Friday, January 22, 2016

Last Contango in Paris (and everywhere else): When Will Oil Market Bottom Out?

When Oil Will Bottom: The Most Important Column I've Ever Written 

by Inside Investor with Dan Dicker - Oilprice.com

Everyone’s now pretty well convinced that the collapse in oil prices is a disaster for stocks, something I’ve been trying to convince people of since late in 2014. So, nothing is more important for investors than figuring when oil might bottom out, but even more, when it might turn constructive again.

I think I can tell you that now – making this possibly the most important column on oil I’ve ever written. But I’m warning you: It’s a wonky column, so proceed at your own risk.

As an oil trader engaged in this market since 1983, what’s struck me about the recent action in oil has been the parallels to other oil ‘silly seasons’ – much of the action downwards today looks almost exactly like the action I saw to the upside during 2007 and into the Spring of 2008. 
 
There are also several parallels to the downward move the oil market experienced from July of 08 to March of 09. In both cases, there is the same disconnection from fundamentals, the same massive movements of capital both into and then out of oil, the same overwhelming speculative positions driving prices – and the same parabolic price action. What does 2008 and 2009 tell us about when all of that stops?

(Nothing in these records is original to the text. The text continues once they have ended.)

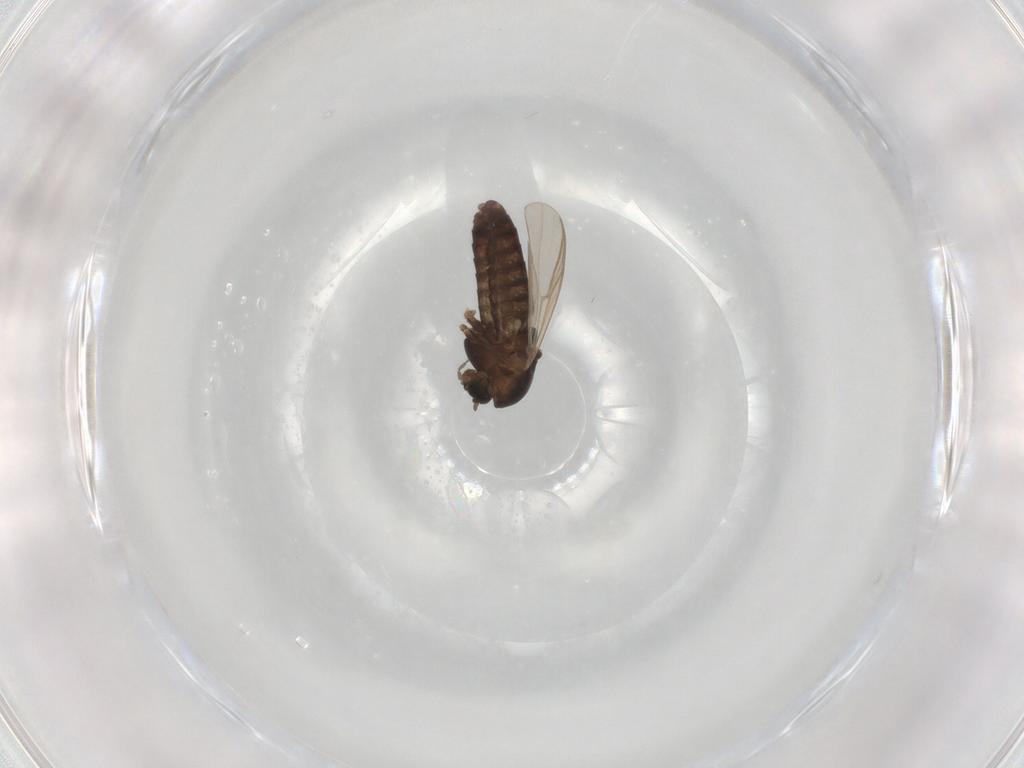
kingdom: Animalia
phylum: Arthropoda
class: Insecta
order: Diptera
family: Chironomidae
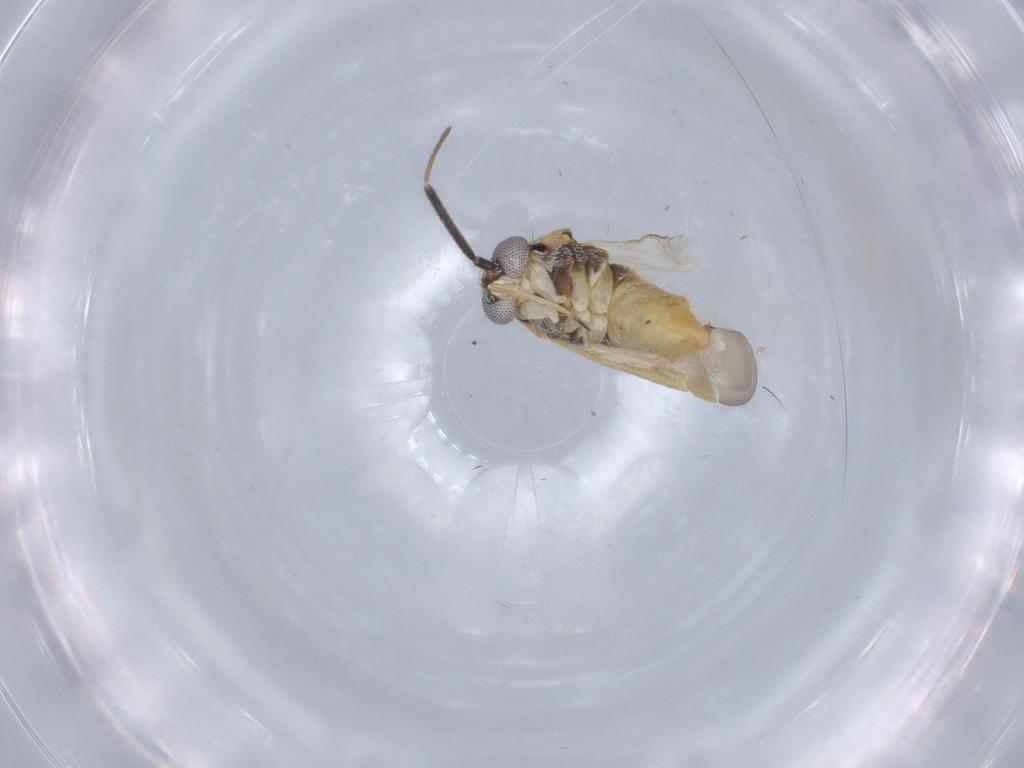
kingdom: Animalia
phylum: Arthropoda
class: Insecta
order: Hemiptera
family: Miridae
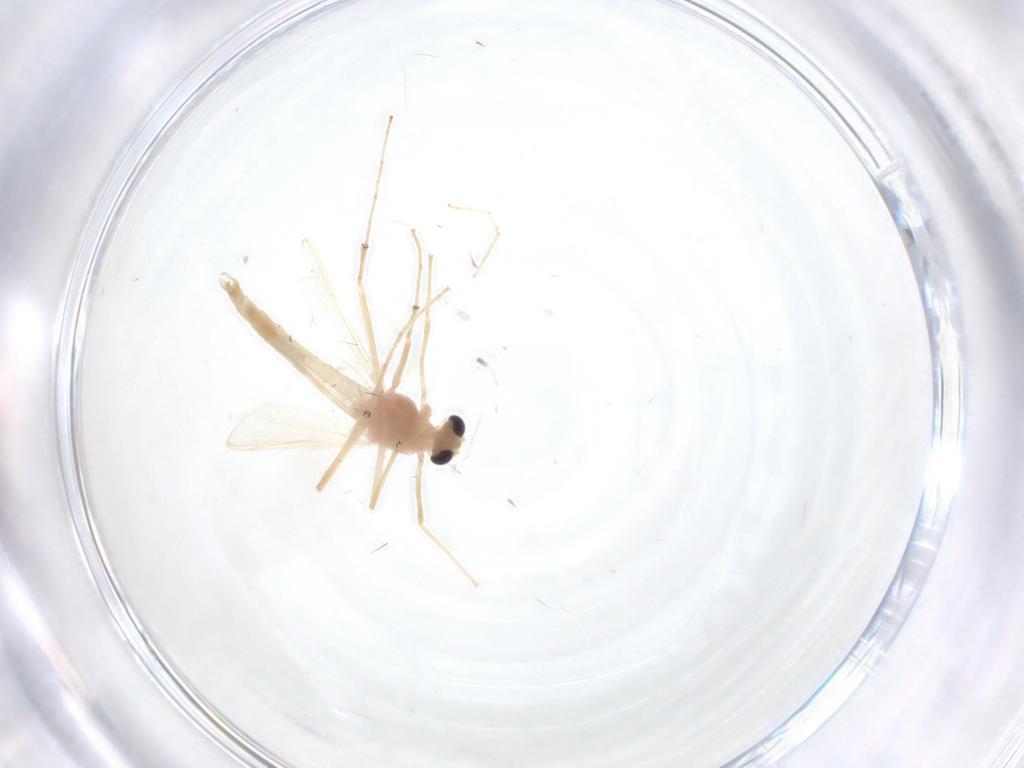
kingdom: Animalia
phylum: Arthropoda
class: Insecta
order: Diptera
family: Chironomidae
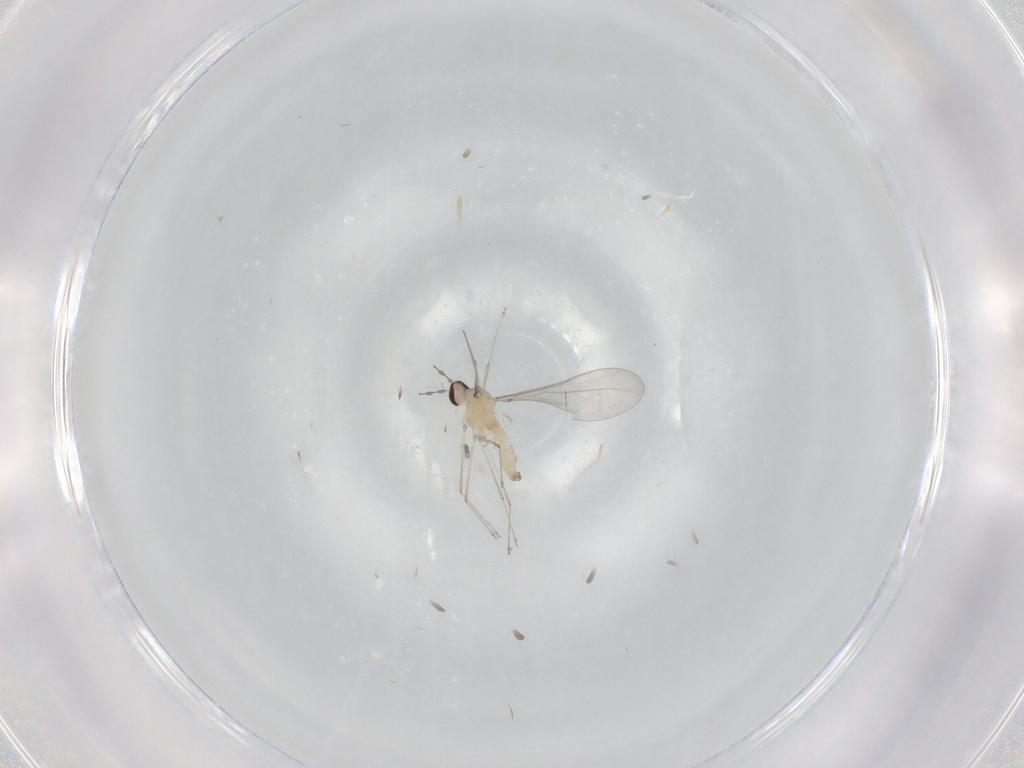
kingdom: Animalia
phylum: Arthropoda
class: Insecta
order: Diptera
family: Cecidomyiidae
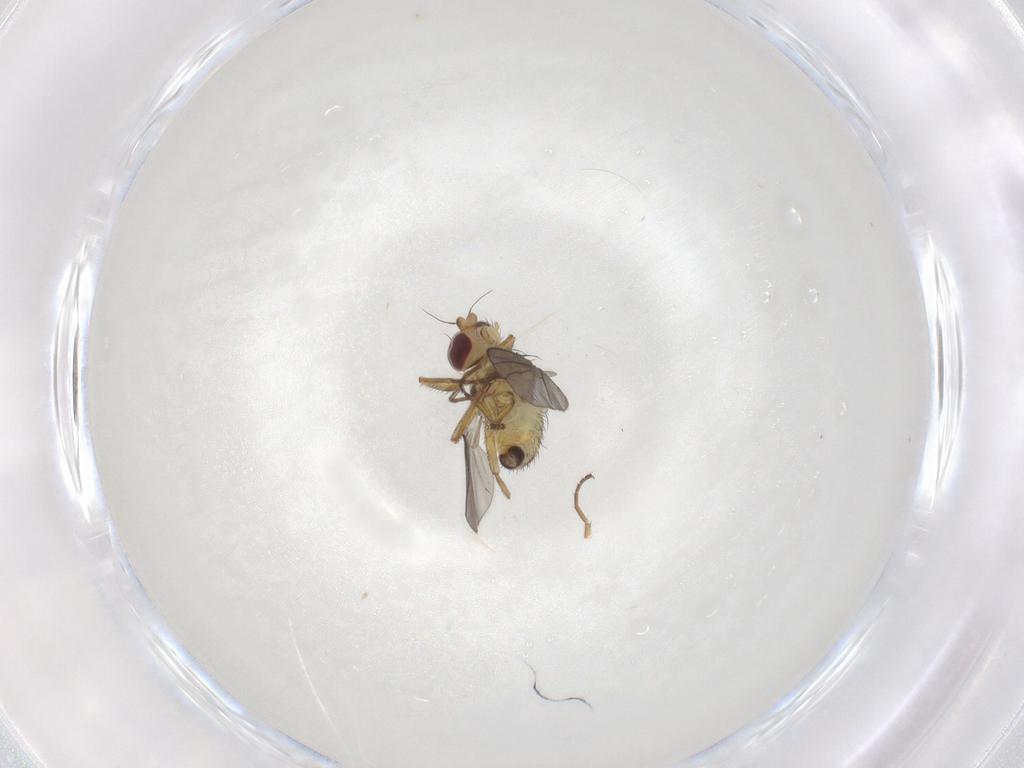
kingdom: Animalia
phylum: Arthropoda
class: Insecta
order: Diptera
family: Agromyzidae
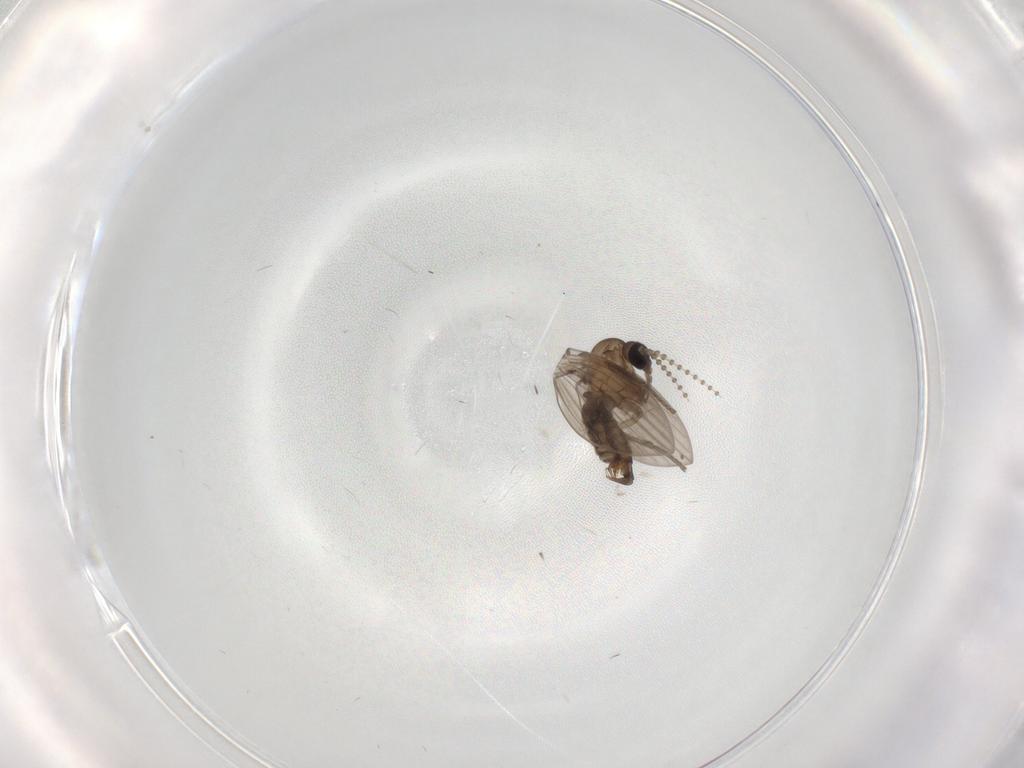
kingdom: Animalia
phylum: Arthropoda
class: Insecta
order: Diptera
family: Psychodidae
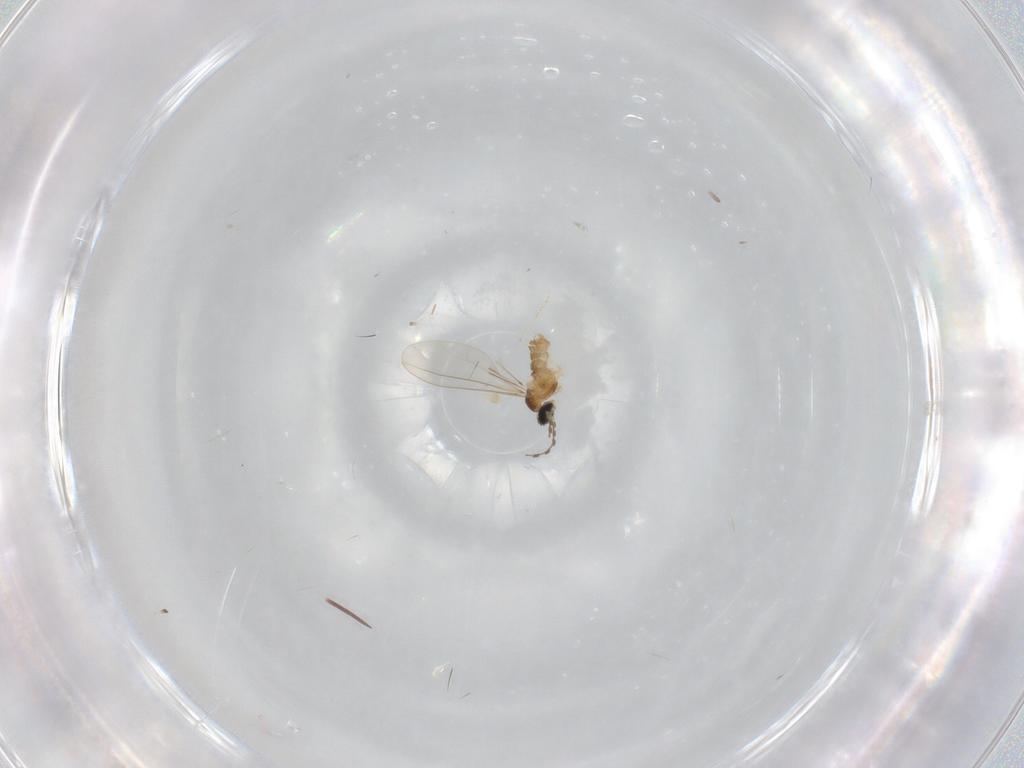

From a fundamental side, I’ve maintained that constructive oil prices only return when real production cuts are realized – so far, those cuts have been mostly on paper with few measurable drops in supply. But fundamentals have limited impact on the oil market when it goes parabolic like this anyway.

From a financial side, something more telling will signal a real bottom in oil is appearing, because it also emerged following the spike in ‘08 and the crash in ‘09: the changing shape of the crude curve.

Contango


Oil is traded in monthly deliveries – with each month having it’s own price that moves. The relationship of those monthly prices is called the ‘curve’. If prices generally move downwards as you move out in time along the curve, that’s known as ‘backwardated’, and is a rare event. If they move upwards, the market is in ‘contango’.

Contango, because of costs for storage and other reasons, is the normal state for most commodity curves, and is the way the oil market is today; Oil for delivery two years from now is more than $12 more expensive than it is trading in the spot month – February 2016 – on Wednesday:

A very weak contango, or even a market that has gone into rare backwardation, is a sure sign of a very bullish market – as happened in 2008. A very deep contango, however, how a market looks that has gone parabolic to the downside. One of the biggest money makers during the crash in oil in 2009 was Koch oil, and they did that by buying front futures contracts and storing them for delivery 12 months in the future: at the depths of oil near $30 then, the 12-month contango was near $15 – and a big, “free money” opportunity for oil producers with storage.

That kind of carry trade opportunity won’t happen again today, for lots of reasons – but here’s what happened back in ’09 that foretold that the move down was over: That contango began to deflate, or using the terms of spread watchers, the oil curve began to flatten.

It makes intuitive sense as well that a flattening curve would be the guidepost for a change in market conditions: For one, the ‘carry trade’ opportunity needs to be destroyed before oil production can be truly squashed – In 2009, Koch was joined by Royal Dutch Shell and others and filled every available storage unit and floating tanker before prices truly turned. We know how tight storage is today, with the gluts we’ve been experiencing. 
 
Second, the hedging ‘safeguards’ of premium oil prices far into the future need to be equally removed in order to deliver production discipline going forward. One of the fears of recovering oil being sustainable is in the resumed production, and continuing gluts, that will come of it. But a flat curve delivers no hedging ‘freebies’ and the easy capitalization that comes from it. A flat curve tends to prevent very strong production growth.

It’s what happened in 2009 – and it’s what must happen again before oil begins a sustainable march upwards again.

For me, I’ve taken up another third of my screens watching – and charting – the spread market in WTI and Brent crude oil, and looking for the signs of a change in the action and shape of the curve. Have a look again at the daily settlement chart I posted above – it shows a deep dive in prices in the front months on Wednesday, and a relatively small drop in prices in the months further back. This is a perfect example of a market still in parabolic decline, and not yet near ready to turn.

What will a day look like of a market ready to go upwards again steadily? One kind of day I’m looking for will be when the bounce upwards is tested back down again. On this day, instead of the spot month getting crushed compared to the backs, there will be a more equal move in both.

A week or two of action like that, and I’ll be convinced we’ve reached bottom for good.

It’s what I’m solely watching right now to try and find a bottom in oil, and, considering the panic in oil and stocks, making this perhaps the most important column on oil I’ve ever written.